(DATA SHOWN)

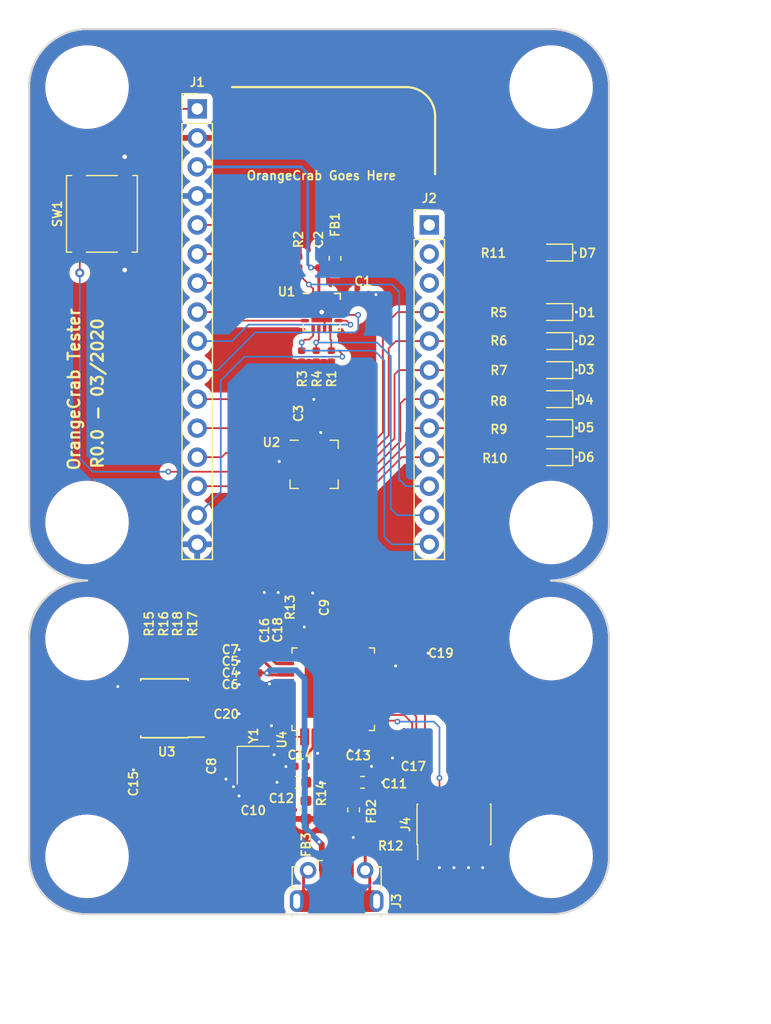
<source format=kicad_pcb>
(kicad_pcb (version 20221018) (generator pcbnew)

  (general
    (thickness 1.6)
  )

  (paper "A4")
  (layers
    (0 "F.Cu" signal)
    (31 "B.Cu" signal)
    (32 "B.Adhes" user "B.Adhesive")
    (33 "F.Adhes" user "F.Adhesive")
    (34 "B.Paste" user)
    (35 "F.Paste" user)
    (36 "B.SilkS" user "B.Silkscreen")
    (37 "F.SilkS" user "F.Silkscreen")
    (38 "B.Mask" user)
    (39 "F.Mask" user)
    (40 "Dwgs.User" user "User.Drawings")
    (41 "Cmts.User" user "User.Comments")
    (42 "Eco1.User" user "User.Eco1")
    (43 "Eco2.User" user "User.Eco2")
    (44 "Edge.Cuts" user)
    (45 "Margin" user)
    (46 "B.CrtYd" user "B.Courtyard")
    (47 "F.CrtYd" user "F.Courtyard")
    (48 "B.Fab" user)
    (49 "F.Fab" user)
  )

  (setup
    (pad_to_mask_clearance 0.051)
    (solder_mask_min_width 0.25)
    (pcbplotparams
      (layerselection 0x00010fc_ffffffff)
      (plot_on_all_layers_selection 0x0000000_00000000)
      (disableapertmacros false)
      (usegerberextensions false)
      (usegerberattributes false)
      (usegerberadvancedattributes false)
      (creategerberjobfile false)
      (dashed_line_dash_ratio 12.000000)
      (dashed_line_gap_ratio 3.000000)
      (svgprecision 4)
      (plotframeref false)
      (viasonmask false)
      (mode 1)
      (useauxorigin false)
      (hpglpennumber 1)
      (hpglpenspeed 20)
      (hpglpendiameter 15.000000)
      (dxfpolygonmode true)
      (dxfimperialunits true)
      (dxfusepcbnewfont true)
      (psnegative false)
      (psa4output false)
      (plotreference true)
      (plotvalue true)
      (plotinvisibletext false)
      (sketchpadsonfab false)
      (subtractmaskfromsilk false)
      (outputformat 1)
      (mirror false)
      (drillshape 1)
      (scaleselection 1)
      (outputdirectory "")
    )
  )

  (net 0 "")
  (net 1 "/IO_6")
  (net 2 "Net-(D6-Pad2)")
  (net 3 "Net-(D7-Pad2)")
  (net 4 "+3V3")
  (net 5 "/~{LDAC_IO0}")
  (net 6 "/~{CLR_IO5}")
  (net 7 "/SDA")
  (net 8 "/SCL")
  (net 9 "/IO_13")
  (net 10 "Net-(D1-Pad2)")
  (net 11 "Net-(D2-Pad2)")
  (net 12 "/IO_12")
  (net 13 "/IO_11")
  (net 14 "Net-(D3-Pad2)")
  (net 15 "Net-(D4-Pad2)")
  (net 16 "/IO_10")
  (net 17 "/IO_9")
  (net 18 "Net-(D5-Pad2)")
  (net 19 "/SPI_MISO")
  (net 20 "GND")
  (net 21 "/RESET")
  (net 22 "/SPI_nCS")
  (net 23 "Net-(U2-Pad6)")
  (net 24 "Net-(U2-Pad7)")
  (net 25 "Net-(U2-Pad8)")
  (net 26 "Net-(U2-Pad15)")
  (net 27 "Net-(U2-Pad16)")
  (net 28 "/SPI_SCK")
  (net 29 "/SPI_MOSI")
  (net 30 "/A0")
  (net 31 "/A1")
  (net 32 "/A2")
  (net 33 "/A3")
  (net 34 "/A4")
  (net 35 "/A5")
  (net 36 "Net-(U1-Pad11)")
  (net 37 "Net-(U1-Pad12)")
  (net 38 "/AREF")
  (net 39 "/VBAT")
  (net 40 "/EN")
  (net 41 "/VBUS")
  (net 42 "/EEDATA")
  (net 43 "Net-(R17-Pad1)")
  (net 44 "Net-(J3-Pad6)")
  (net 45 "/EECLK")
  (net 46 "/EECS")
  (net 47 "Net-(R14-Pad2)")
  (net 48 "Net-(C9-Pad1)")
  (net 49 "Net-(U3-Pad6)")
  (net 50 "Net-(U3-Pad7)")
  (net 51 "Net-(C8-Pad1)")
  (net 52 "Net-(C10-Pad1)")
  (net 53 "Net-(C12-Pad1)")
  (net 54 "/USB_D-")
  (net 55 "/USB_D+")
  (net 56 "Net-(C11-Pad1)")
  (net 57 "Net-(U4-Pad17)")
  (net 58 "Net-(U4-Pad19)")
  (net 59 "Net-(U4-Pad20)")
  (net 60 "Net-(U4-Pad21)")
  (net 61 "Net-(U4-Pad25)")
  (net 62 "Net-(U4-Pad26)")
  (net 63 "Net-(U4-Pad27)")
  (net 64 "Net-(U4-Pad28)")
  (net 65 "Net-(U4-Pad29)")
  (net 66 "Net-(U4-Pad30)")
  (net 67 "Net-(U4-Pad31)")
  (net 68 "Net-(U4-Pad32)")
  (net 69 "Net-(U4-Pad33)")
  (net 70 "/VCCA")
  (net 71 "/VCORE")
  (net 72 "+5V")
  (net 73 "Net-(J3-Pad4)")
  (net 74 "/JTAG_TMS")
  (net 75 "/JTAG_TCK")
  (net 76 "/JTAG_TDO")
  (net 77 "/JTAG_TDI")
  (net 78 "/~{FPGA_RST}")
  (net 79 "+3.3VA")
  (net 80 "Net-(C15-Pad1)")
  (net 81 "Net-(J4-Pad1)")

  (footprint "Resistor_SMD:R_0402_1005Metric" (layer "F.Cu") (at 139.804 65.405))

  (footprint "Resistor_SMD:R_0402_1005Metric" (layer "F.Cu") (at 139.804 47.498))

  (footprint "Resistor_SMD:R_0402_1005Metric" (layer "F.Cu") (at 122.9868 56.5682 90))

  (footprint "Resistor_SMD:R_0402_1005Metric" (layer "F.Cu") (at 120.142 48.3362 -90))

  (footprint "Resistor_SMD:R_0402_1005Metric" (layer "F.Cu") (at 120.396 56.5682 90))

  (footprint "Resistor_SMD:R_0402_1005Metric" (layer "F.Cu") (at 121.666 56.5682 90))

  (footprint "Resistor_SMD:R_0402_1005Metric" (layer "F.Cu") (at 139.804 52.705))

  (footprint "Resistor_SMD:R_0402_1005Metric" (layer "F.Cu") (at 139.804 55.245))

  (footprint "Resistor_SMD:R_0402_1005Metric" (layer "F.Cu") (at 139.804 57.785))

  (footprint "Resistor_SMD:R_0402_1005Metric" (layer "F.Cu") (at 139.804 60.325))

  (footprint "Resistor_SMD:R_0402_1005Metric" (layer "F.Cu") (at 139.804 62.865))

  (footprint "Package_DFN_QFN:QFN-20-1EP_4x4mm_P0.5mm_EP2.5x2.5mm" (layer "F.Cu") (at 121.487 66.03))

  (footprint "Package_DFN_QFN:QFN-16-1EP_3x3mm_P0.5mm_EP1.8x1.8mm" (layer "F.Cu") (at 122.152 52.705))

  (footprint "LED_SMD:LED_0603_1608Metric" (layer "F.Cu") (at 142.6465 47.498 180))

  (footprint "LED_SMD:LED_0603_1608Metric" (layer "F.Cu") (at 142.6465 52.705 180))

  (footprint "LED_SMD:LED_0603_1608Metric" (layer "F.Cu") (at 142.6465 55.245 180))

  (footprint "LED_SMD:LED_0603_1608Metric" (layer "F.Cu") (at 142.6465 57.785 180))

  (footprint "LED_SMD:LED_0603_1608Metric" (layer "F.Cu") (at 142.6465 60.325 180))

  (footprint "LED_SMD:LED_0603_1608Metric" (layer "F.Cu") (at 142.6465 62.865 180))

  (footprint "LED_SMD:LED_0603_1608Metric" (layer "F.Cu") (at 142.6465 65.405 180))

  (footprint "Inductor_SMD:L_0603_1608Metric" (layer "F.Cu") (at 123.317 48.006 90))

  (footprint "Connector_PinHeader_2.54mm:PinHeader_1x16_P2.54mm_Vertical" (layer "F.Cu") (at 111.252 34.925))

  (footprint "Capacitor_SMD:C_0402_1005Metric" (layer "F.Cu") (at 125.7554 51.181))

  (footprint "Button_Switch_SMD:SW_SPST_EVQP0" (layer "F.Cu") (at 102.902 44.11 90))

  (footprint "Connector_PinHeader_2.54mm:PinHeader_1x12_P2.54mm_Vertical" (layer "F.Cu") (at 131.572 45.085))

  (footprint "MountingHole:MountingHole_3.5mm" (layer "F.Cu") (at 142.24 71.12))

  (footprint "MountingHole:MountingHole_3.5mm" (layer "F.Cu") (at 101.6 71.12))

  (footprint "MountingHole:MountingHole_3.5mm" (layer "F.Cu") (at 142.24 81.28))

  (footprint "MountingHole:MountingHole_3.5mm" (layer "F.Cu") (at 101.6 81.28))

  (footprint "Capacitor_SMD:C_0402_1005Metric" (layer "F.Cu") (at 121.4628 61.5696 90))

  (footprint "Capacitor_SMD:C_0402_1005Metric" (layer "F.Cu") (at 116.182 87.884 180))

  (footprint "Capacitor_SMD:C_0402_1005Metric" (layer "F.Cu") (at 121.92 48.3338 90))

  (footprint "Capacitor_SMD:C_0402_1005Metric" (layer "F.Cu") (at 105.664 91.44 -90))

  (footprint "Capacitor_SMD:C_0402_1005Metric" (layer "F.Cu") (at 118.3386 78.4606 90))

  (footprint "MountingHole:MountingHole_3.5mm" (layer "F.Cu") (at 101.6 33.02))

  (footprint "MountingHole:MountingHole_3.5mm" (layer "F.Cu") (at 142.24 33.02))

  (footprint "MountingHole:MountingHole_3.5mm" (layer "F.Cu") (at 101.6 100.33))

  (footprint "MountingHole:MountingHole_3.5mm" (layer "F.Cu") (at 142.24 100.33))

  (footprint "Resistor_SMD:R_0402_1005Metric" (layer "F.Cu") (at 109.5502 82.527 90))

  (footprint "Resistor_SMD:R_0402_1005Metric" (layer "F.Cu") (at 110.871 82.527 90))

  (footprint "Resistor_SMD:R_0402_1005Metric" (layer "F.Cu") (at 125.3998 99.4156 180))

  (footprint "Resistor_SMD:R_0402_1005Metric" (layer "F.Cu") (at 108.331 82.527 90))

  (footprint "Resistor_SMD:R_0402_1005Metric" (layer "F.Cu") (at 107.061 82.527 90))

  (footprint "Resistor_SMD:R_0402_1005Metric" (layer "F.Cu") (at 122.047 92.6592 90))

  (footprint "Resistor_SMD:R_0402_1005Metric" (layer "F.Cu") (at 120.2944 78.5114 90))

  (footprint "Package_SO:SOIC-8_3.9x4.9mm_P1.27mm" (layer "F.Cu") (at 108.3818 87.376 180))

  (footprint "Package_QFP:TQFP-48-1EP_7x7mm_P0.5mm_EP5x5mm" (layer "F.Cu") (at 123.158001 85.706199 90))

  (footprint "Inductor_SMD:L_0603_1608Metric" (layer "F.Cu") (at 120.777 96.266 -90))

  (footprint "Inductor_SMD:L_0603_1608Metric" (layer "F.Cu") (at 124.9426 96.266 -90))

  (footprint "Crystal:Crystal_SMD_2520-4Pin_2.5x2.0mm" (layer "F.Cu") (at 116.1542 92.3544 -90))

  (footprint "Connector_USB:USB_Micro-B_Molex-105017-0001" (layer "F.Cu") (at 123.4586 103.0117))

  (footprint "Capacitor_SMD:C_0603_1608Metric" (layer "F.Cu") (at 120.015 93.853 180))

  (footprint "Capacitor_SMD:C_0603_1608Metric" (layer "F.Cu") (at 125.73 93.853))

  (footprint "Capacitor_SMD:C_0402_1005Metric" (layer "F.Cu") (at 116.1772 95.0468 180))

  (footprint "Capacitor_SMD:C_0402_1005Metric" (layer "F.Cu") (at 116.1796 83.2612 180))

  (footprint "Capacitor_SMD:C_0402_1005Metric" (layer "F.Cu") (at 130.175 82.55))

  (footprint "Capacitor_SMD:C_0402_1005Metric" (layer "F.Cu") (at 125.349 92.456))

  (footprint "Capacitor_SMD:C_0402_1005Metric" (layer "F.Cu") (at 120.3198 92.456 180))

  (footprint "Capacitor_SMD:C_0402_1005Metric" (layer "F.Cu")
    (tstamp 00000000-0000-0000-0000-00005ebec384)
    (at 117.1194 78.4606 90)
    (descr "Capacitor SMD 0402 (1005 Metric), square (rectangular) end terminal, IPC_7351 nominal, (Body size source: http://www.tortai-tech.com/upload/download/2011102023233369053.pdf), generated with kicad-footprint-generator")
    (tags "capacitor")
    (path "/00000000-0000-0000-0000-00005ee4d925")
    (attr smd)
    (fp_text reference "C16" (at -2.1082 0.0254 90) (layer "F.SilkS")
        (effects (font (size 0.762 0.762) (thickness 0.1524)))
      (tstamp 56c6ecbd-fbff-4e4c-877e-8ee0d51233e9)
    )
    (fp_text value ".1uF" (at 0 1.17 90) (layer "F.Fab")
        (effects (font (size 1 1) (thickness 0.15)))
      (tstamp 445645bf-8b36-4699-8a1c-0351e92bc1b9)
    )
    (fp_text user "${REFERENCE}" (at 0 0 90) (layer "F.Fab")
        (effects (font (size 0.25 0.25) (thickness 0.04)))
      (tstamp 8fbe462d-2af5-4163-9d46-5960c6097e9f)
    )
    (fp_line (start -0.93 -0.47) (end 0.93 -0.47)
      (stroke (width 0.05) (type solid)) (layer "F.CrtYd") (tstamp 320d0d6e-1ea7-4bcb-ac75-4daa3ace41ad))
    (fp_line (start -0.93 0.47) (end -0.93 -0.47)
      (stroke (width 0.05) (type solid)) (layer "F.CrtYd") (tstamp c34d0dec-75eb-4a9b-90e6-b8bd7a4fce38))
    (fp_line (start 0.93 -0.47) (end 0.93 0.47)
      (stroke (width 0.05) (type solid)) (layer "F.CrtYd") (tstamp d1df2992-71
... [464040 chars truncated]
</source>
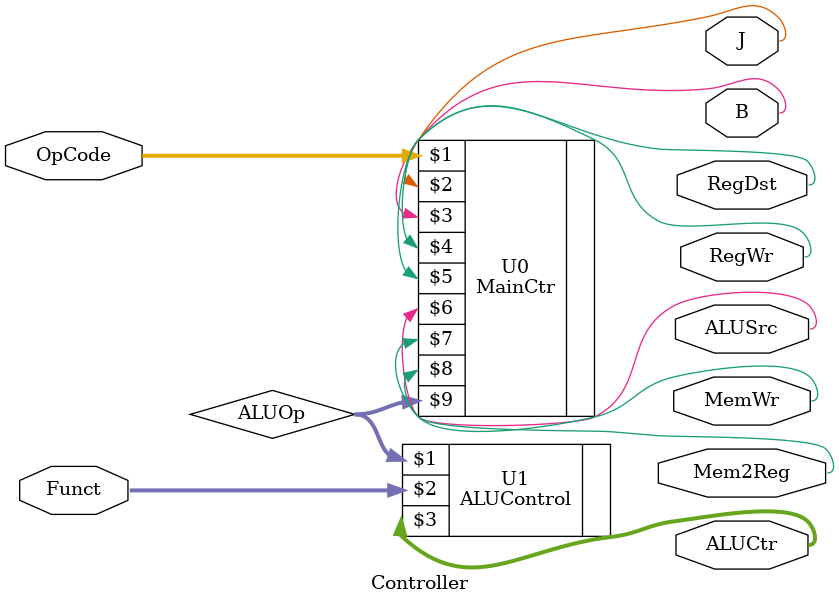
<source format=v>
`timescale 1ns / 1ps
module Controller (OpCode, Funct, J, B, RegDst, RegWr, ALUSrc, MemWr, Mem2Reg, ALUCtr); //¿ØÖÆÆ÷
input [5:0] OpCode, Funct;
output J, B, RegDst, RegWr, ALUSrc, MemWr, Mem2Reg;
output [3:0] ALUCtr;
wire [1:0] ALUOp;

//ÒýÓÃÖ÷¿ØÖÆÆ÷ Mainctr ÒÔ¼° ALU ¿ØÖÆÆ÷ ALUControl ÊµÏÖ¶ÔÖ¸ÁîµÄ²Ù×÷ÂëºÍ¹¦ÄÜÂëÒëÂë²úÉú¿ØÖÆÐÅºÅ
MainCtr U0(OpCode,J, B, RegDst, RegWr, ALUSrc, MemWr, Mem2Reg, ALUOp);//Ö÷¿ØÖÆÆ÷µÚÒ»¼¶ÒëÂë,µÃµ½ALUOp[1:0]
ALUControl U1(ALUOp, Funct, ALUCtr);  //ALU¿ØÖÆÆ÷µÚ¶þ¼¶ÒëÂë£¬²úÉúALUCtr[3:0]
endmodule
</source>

(End DATA SHOWN)

### WHAT THE EXERCISE ASKS
Retype the records above word for word, from their first line through the line containing "(usegerberextensions false)", and leave out every picture.

### WRITTEN RESPONSE
<source format=kicad_pcb>
(kicad_pcb (version 20221018) (generator pcbnew)

  (general
    (thickness 1.6)
  )

  (paper "A4")
  (layers
    (0 "F.Cu" signal)
    (31 "B.Cu" signal)
    (32 "B.Adhes" user "B.Adhesive")
    (33 "F.Adhes" user "F.Adhesive")
    (34 "B.Paste" user)
    (35 "F.Paste" user)
    (36 "B.SilkS" user "B.Silkscreen")
    (37 "F.SilkS" user "F.Silkscreen")
    (38 "B.Mask" user)
    (39 "F.Mask" user)
    (40 "Dwgs.User" user "User.Drawings")
    (41 "Cmts.User" user "User.Comments")
    (42 "Eco1.User" user "User.Eco1")
    (43 "Eco2.User" user "User.Eco2")
    (44 "Edge.Cuts" user)
    (45 "Margin" user)
    (46 "B.CrtYd" user "B.Courtyard")
    (47 "F.CrtYd" user "F.Courtyard")
    (48 "B.Fab" user)
    (49 "F.Fab" user)
  )

  (setup
    (pad_to_mask_clearance 0.051)
    (solder_mask_min_width 0.25)
    (pcbplotparams
      (layerselection 0x00010fc_ffffffff)
      (plot_on_all_layers_selection 0x0000000_00000000)
      (disableapertmacros false)
      (usegerberextensions false)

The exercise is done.